To see if reserves can both protect the sea otters and rebuild the red abalone fisheries, the researchers studied red abalone at six sites, four with and two without sea otters. The sites with otters were off Monterey County and the sites without otters were off Sonoma County, and abalone harvesting is prohibited at all six of the sites.

The researchers determined the abundance and size of red abalone at two depth zones: "shallow," about 10 to 15 feet deep, and "deep," about 25 to 33 feet. Sea otters can dive as deep as 330 feet and so can reach abalone on both zones.

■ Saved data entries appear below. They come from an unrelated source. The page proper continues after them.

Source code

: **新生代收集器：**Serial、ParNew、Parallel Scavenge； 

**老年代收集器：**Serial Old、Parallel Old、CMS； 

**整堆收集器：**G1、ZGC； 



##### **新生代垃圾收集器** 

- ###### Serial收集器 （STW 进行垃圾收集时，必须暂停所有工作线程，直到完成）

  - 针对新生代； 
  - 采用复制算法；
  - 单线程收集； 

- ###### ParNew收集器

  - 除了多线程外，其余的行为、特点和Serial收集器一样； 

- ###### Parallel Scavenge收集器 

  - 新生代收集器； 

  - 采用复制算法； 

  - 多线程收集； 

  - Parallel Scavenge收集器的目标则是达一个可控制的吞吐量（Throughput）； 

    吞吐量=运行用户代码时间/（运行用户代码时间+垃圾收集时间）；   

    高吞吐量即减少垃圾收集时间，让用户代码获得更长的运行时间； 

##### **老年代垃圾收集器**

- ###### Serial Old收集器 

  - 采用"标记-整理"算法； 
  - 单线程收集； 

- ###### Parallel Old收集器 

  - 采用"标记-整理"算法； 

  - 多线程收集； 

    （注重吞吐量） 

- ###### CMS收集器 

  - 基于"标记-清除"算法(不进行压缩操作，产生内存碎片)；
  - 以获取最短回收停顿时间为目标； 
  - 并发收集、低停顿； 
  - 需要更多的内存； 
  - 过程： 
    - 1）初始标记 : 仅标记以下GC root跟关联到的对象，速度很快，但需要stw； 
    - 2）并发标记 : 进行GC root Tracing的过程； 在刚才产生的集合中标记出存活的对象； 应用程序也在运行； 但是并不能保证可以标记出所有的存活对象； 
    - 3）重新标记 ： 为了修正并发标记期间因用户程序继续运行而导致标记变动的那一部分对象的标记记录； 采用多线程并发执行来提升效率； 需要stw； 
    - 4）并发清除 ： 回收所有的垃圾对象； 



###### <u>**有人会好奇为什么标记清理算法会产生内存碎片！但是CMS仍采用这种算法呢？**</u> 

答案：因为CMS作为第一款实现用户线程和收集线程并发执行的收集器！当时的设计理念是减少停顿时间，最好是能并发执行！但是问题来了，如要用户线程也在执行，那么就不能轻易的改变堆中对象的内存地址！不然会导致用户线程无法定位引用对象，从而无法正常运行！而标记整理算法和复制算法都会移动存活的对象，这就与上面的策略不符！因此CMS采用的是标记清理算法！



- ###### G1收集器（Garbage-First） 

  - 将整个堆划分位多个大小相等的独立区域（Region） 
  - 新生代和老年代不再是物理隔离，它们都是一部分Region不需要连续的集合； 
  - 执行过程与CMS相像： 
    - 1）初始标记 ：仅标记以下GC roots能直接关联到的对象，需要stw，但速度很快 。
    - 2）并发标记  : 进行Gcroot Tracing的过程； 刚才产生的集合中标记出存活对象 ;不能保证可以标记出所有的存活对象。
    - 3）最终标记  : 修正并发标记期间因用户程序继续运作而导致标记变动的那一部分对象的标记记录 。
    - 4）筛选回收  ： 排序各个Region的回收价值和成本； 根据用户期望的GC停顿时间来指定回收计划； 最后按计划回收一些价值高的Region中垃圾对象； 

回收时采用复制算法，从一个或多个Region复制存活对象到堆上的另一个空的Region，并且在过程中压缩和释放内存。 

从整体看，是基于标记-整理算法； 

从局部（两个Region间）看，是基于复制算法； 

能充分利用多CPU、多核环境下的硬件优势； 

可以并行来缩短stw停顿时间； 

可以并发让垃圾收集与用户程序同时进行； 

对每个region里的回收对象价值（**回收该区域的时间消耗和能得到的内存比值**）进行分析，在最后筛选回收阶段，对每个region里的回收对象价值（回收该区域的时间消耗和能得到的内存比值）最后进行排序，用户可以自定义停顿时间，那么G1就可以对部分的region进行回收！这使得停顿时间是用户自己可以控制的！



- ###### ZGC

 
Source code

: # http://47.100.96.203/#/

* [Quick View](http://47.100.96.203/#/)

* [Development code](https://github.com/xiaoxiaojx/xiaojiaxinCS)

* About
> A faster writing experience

Fanshawe and her colleagues found that red abalone were far more abundant at the sites without sea otters: there were about seven times more of the abalone in the "deep" zones, and almost 20 times more in the "shallow" zones. In addition, the abalone were an average of almost two times bigger at the sites without sea otters.

The work shows that "calls for management of marine protected areas for multiple human uses may be ecologically naive, creating unattainable expectations for performance," write Fanshawe and her colleagues. The researchers call instead for single use marine reserves that focus either on ecosystem restoration or on fishery development.

This approach has been adopted in the Florida Keys National Marine Sanctuary, where managers have split a former multiple use protected area into smaller areas with goals that are less likely to conflict.